Oleh: Ario Helmy
Saat Sukarno berpidato di Istora Senayan, Jakarta pada 21 Desember 1965, diungkap bagaimana dirinya mengalami percobaan pembunuhan sampai sebanyak empat kali. Satu percobaan pembunuhan yang secara khusus disinggung Sukarno dalam pidatonya itu adalah peristiwa tragedi sholat Idul Adha yang berlangsung 14 Mei 1962 di halaman rumput antara Istana Negara dan Istana Merdeka.
KENA PELURU NYASAR
Pagi itu Sukarno bersembahyang di saf terdepan bersama-sama beberapa pejabat tinggi dan tertinggi Negara termasuk Ketua DPR KH Zainul Arifin.
Usai ruku' di rakaat dua, senyampang imam sholat Ketua PBNU ketika itu, KH Idham Chalid hendak bertakbirratul ihram, terdengar beberapa tembakan peluru dari arah jamaah di saf keempat. Seketika suasana sempat berubah menjadi kepanikan. Seturut para petugas pasukan kawal presiden melakukan upaya penyelamatan kepala negara, KH Zainul Arifin malah tersungkur ke atas sajadah dengan dada berlumur darah berasal dari bahu kirinya yang terkena serempetan peluru.
"Syukur alhamdullilah, saya dalam semua peristiwa itu dilindungi oleh Tuhan. Kalau tidak, tentu saya sudah mati terbunuh. Dan mungkin, akan saudara namakan tragedi nasional," ucap Soekarno dalam pidatonya di Istora Senayan tersebut.
BERTAHAN SEPULUH BULAN
Presiden pertama RI selamat dari percobaan pembunuhan di tempat terbuka itu, namun KH Zainul Arifin sejak itu harus keluar masuk rumah sakit karena kesehatannya yang jadi terganggu.
Sepuluh bulan sesudahnya, 2 Maret 1963, Zainul Arifin wafat hanya seminggu setelah Idul Fitri 1382 H. Ketika Presiden Sukarno datang melayat ke rumah duka di Jl.
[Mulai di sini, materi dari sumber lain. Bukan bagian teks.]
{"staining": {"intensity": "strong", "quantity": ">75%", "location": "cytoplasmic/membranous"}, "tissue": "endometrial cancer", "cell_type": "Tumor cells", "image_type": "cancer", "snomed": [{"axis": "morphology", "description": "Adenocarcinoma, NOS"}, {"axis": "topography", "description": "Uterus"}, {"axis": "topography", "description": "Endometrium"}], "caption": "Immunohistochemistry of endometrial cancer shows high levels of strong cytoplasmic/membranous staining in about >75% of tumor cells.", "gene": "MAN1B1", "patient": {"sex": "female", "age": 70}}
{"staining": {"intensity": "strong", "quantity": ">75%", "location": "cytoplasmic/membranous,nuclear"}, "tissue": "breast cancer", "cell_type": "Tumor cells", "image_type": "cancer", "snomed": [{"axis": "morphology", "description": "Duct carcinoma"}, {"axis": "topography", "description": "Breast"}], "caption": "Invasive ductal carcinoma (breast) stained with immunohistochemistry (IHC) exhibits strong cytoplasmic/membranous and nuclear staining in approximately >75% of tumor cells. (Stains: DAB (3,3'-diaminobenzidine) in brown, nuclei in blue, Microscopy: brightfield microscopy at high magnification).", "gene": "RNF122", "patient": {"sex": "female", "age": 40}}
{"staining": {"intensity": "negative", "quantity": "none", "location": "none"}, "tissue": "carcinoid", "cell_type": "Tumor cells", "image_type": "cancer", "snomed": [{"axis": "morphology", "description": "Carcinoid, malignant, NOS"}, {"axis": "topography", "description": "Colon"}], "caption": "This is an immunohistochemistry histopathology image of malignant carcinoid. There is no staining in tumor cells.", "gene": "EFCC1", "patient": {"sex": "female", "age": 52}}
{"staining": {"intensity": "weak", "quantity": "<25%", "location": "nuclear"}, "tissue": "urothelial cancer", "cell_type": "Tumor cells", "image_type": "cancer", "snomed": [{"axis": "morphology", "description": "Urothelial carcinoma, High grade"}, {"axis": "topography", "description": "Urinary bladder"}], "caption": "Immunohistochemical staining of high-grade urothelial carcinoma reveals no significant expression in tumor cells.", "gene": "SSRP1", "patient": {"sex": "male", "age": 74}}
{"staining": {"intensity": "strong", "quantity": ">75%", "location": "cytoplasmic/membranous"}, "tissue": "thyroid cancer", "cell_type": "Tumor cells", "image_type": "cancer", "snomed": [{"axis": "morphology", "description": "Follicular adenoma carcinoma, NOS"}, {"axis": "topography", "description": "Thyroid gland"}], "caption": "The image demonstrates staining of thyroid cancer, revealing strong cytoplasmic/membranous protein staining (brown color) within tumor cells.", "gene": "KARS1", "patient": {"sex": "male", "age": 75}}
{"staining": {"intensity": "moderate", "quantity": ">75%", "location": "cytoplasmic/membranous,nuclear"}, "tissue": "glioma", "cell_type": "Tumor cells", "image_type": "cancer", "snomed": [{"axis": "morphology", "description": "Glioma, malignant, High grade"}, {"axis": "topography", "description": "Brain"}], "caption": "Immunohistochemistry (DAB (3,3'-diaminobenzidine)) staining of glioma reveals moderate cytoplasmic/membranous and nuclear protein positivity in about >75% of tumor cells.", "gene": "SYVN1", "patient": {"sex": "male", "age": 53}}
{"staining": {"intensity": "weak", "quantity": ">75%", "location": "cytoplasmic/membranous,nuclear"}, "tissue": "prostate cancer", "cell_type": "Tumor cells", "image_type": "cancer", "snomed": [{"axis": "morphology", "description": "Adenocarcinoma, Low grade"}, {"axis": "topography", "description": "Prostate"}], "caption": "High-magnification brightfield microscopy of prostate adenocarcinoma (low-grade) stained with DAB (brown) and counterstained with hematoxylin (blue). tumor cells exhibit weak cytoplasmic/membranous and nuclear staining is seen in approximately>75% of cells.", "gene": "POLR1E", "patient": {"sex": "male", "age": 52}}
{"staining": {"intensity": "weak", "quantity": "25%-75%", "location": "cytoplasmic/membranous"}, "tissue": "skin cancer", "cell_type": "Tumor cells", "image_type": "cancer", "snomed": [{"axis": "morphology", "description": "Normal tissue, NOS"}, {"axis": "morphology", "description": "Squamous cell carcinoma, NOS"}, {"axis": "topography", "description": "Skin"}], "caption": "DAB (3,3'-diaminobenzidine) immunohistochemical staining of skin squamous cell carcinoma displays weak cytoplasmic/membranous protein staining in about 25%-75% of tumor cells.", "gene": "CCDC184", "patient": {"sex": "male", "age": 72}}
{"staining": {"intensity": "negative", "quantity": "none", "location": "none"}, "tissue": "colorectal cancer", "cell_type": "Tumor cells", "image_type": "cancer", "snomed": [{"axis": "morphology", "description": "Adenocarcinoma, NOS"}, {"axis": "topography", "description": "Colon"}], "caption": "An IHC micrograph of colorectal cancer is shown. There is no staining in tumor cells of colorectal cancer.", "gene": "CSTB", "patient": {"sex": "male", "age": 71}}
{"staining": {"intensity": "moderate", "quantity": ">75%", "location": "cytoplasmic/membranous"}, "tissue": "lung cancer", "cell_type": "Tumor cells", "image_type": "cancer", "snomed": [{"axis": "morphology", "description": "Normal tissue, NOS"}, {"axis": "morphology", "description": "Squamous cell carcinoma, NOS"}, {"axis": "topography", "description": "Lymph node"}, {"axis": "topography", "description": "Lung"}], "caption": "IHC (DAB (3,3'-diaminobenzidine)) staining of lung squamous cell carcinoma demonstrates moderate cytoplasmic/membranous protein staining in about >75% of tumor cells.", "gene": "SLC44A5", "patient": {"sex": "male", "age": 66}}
Cikini Raya 48, Menteng, Jakarta Pusat, Hamdanah Abdurrahim janda Zainul Arifin menangis di dada Presiden mengucap, "Suami saya tidak pernah sembuh lagi sejak kena tembakan di lapangan Istana."
Sukarno menengadahkan mukanya senyampang menahan keharuan dari balik kacamata hitamnya.